Segment Start: Extracted entries

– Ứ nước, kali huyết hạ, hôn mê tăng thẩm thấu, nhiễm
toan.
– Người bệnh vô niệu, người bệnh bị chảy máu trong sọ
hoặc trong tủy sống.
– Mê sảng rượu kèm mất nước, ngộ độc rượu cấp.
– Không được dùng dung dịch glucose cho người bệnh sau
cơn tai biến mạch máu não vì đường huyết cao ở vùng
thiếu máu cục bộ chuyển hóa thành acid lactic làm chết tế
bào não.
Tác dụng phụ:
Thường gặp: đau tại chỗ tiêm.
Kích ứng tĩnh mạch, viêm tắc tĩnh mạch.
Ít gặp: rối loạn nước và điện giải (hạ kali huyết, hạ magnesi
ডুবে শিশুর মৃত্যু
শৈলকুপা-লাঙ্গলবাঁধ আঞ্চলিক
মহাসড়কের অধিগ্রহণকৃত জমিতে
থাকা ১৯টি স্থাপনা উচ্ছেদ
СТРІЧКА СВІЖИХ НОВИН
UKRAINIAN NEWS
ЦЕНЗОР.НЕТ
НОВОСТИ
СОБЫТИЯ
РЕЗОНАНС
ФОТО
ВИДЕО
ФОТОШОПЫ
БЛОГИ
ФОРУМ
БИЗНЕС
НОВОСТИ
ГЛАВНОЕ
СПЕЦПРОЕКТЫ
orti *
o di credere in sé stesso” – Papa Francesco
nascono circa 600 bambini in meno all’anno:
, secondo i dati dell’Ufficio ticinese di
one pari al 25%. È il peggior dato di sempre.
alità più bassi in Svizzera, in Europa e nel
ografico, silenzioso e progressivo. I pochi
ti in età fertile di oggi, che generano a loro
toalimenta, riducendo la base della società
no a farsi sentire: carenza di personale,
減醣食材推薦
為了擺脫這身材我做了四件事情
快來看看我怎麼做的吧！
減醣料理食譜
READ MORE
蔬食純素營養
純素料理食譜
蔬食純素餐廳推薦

Segment End: Extracted entries

The problem: If a line in the entries contains "người", copy it.

Result of this exercise:
– Người bệnh vô niệu, người bệnh bị chảy máu trong sọ
– Không được dùng dung dịch glucose cho người bệnh sau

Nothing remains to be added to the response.